SHORT TASK A: List every measurement given in inches in the bridge excerpt below.

PAGE:
##########
I've been working on the high-level long-span Win Littlefield Bridge. It is located at the bottom center of the upper level track plan. Here's a photo.

Nowhere near finished of course, but it shows the current progress. This photo was taken in the work room (aka spare bedroom). The workbench is a 36" by 80" by 1-3/4" solid core door resting on two sawhorses. Not very complicated or elegant, but it is about 40 years old and is as solid and flat as it ever was. I sometimes use a large piece of 1/4" plate glass on top when I get persnickety about flatness.
##########
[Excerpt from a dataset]
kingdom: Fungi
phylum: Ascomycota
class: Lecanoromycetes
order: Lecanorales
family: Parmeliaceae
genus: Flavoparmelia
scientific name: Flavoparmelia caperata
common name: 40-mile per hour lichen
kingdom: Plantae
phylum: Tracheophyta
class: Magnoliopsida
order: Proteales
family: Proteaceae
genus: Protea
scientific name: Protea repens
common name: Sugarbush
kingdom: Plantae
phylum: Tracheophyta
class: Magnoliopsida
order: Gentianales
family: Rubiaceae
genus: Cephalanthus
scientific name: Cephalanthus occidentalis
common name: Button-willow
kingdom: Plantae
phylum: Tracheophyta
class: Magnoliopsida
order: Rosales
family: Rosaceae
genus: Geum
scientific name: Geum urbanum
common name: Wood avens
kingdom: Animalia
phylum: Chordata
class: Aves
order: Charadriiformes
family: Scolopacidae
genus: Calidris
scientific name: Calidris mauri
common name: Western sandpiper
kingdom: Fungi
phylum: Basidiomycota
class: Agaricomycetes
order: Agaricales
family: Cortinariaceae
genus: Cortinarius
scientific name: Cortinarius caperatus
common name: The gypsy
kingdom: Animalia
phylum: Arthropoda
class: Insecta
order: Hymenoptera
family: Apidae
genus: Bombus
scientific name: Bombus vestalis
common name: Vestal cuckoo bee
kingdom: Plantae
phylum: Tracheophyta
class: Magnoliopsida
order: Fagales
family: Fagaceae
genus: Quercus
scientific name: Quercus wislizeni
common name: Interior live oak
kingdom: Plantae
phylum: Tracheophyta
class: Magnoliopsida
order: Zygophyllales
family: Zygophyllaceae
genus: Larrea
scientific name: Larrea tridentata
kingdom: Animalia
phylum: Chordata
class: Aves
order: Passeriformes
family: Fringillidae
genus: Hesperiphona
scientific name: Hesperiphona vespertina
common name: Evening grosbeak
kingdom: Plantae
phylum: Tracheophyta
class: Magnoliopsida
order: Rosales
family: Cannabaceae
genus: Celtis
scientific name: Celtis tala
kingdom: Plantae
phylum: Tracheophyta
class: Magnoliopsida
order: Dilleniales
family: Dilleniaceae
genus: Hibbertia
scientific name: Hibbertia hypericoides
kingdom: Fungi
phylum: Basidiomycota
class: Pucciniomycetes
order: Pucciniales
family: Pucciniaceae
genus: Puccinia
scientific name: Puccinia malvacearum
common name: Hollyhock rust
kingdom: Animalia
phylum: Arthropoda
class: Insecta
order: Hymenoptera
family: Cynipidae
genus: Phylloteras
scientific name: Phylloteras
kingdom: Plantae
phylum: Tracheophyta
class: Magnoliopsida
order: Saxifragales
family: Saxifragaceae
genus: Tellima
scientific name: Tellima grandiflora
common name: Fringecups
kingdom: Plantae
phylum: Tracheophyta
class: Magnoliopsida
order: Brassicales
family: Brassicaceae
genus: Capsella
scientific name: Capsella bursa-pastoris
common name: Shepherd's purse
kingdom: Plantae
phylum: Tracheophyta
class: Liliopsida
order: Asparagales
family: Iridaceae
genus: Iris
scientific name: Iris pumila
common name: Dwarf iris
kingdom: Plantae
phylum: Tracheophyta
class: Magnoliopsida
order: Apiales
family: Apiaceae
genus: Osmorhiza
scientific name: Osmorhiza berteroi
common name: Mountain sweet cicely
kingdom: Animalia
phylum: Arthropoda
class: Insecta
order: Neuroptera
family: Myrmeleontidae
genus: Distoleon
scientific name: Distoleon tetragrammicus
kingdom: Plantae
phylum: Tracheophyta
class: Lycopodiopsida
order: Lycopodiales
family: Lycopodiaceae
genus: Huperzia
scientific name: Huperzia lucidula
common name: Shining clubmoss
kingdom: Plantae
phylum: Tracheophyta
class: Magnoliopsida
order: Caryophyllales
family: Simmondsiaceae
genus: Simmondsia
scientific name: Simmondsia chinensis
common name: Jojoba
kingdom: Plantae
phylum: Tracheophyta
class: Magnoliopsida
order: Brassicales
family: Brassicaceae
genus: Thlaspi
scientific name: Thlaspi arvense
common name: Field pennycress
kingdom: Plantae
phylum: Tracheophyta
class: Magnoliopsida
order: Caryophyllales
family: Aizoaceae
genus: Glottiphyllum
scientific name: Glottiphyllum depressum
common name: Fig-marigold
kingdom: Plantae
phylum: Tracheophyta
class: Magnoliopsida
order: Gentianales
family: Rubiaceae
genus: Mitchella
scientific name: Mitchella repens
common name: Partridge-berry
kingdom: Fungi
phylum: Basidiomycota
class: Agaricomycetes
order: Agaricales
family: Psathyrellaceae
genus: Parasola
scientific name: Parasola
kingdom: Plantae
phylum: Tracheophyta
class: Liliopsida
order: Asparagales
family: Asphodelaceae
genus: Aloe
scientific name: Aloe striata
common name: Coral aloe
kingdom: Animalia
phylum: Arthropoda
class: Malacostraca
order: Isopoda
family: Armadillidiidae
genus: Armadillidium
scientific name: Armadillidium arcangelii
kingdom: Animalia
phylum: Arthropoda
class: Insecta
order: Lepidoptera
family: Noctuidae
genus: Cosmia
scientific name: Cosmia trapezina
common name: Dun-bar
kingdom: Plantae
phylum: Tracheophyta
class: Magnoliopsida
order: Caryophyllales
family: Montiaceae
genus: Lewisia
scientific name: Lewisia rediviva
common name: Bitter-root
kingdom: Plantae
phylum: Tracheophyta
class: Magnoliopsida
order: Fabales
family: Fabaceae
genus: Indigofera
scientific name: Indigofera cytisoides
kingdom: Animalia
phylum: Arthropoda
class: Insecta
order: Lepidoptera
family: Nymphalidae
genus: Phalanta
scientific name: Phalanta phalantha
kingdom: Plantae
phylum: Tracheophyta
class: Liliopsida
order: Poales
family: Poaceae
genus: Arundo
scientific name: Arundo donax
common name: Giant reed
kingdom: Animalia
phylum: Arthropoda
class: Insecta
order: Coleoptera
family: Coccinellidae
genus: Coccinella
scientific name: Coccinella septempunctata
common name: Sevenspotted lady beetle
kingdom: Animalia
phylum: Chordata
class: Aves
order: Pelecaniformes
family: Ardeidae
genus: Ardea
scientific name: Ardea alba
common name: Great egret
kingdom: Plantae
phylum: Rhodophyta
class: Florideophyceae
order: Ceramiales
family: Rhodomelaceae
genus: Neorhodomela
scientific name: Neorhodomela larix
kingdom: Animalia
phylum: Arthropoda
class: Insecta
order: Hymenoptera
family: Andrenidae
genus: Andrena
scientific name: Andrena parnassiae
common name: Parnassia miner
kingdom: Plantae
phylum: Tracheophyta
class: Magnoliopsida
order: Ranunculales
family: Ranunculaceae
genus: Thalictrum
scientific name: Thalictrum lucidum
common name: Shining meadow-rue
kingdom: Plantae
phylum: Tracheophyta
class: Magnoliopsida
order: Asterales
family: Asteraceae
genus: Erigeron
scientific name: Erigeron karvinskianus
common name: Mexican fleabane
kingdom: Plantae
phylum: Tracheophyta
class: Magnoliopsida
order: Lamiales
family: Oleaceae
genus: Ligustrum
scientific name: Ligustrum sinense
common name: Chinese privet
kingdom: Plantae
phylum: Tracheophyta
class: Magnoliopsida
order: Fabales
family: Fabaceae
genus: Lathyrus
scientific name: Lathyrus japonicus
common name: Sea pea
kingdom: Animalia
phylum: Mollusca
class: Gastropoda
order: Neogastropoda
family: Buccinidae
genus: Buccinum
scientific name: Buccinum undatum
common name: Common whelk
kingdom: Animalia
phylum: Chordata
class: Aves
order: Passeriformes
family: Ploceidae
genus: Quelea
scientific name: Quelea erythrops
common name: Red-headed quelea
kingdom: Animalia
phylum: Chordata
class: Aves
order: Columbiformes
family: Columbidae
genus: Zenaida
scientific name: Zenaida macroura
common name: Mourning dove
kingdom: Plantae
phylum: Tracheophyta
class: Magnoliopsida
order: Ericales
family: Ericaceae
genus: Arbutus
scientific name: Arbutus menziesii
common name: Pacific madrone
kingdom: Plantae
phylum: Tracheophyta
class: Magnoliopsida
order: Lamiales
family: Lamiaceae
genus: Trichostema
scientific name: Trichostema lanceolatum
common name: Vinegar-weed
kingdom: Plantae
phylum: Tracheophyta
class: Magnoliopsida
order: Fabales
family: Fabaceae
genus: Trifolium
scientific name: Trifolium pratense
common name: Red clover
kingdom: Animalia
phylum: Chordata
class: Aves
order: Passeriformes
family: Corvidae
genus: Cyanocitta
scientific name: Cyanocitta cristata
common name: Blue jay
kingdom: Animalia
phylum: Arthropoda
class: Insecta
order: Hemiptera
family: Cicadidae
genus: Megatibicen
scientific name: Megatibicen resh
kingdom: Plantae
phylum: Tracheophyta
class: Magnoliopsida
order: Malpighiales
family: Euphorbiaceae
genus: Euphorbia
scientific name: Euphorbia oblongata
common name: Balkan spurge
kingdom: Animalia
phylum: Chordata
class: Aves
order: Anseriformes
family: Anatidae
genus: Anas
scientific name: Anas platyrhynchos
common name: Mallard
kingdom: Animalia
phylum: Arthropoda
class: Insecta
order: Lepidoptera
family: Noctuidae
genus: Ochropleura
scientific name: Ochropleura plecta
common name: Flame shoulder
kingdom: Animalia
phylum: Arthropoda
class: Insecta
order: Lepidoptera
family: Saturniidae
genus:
##########
SHORT TASK B: Update the rows from the line containing "scientific name: Quercus wislizeni" through the line containing "genus: Hesperiphona", changing "order" to "ordo" and leaving everything else the same.

FULL OUTPUT A: 36", 80", 1-3/4", 1/4"

FULL OUTPUT B:
scientific name: Quercus wislizeni
common name: Interior live oak
kingdom: Plantae
phylum: Tracheophyta
class: Magnoliopsida
ordo: Zygophyllales
family: Zygophyllaceae
genus: Larrea
scientific name: Larrea tridentata
kingdom: Animalia
phylum: Chordata
class: Aves
ordo: Passeriformes
family: Fringillidae
genus: Hesperiphona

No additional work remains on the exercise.